System Prompt
A set of instructions provided to a language model before the user's message that defines the model's persona, constraints, and behavioral rules for the entire conversation.
A system prompt is the set of instructions a model receives before it ever sees a user message. It defines persona, tone, formatting rules, constraint boundaries, and how the model should handle things it doesn't know. It's the product's constitution — the document that governs every interaction.
This is the cheapest, most powerful lever for shaping model behavior in production. Before you fine-tune or build retrieval pipelines, get the system prompt right. A strong prompt enforces formatting, reduces hallucination outside defined scope, establishes brand voice, and cuts the need for downstream guardrails.
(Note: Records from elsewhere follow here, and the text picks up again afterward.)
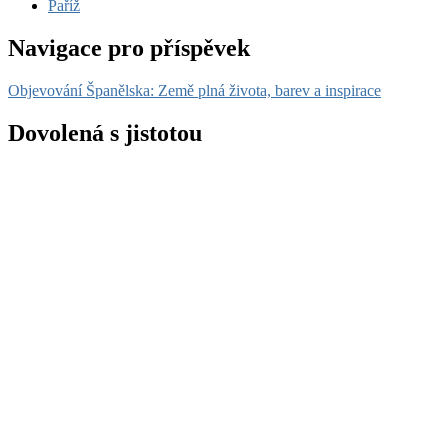
Paříž
Navigace pro příspěvek
Objevování Španělska: Země plná života, barev a inspirace
Dovolená s jistotou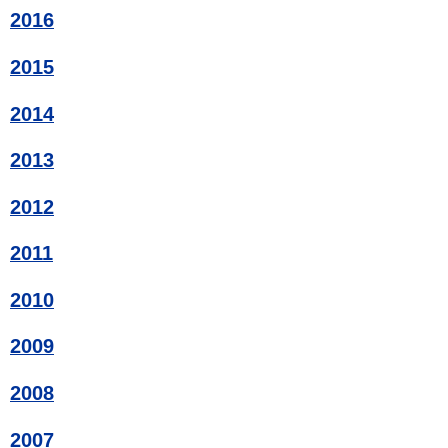
2016
2015
2014
2013
2012
2011
2010
2009
2008
2007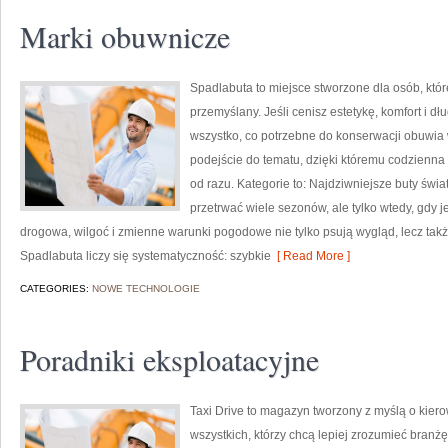
Marki obuwnicze
Spadlabuta to miejsce stworzone dla osób, któr
przemyślany. Jeśli cenisz estetykę, komfort i d
wszystko, co potrzebne do konserwacji obuwia
podejście do tematu, dzięki któremu codzienna t
od razu. Kategorie to: Najdziwniejsze buty świa
przetrwać wiele sezonów, ale tylko wtedy, gdy j
drogowa, wilgoć i zmienne warunki pogodowe nie tylko psują wygląd, lecz takż
Spadlabuta liczy się systematyczność: szybkie
[ Read More ]
CATEGORIES:
NOWE TECHNOLOGIE
Poradniki eksploatacyjne
Taxi Drive to magazyn tworzony z myślą o kier
wszystkich, którzy chcą lepiej zrozumieć branżę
A weak one gives you a generic chatbot that drifts and makes things up.
Length is a genuine tradeoff. Longer prompts consume context window budget, increase latency, and add cost per request. The best prompts are as short as possible while remaining unambiguous — with explicit edge cases handled and minimal examples that actually carry weight.
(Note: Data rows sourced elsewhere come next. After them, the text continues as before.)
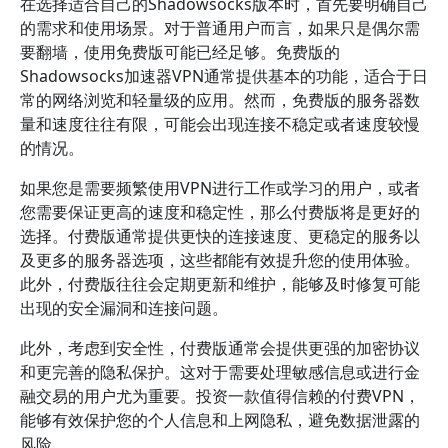
在选择适合自己的Shadowsocks版本时，首先要明确自己
的需求和使用场景。对于普通用户而言，如果只是偶尔需
要翻墙，使用免费版可能已经足够。免费版的
Shadowsocks加速器VPN通常提供基本的功能，适合于日
常的网络浏览和轻量级的应用。然而，免费版的服务器数
量和速度往往有限，可能会出现连接不稳定或者速度较慢
的情况。
如果您是需要频繁使用VPN进行工作或学习的用户，或者
您需要保证更高的速度和稳定性，那么付费版将是更好的
选择。付费版通常提供更快的连接速度、更稳定的服务以
及更多的服务器选项，这些都能有效提升您的使用体验。
此外，付费版往往会定期更新和维护，能够及时修复可能
出现的安全漏洞和连接问题。
此外，考虑到安全性，付费版通常会提供更强的加密协议
和更完善的隐私保护。这对于需要处理敏感信息或进行金
融交易的用户尤为重要。投资一款值得信赖的付费VPN，
能够有效保护您的个人信息和上网隐私，避免数据泄露的
风险。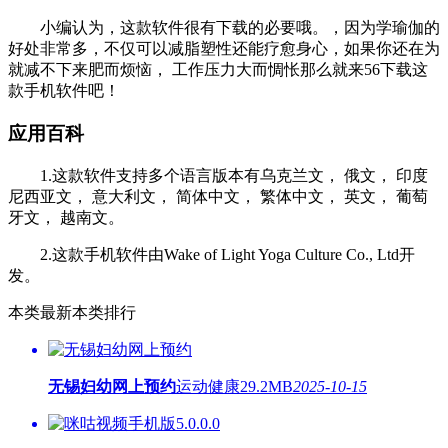
小编认为，这款软件很有下载的必要哦。，因为学瑜伽的
好处非常多，不仅可以减脂塑性还能疗愈身心，如果你还在为
就减不下来肥而烦恼， 工作压力大而惆怅那么就来56下载这
款手机软件吧！
应用百科
1.这款软件支持多个语言版本有乌克兰文， 俄文， 印度
尼西亚文， 意大利文， 简体中文， 繁体中文， 英文， 葡萄
牙文， 越南文。
2.这款手机软件由Wake of Light Yoga Culture Co., Ltd开
发。
本类最新
本类排行
无锡妇幼网上预约
运动健康
29.2MB
2025-10-15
System prompts are also the primary target of prompt injection attacks. They are necessary but not sufficient for safety. You still need architectural defenses that validate inputs and outputs independently of what the model was told, because a model can be instructed to ignore its own instructions. The best teams treat system prompts like code: versioned, tested with evals, reviewed in PRs, and iterated continuously. If yours lives in a spreadsheet or someone's head, that's the problem to fix first.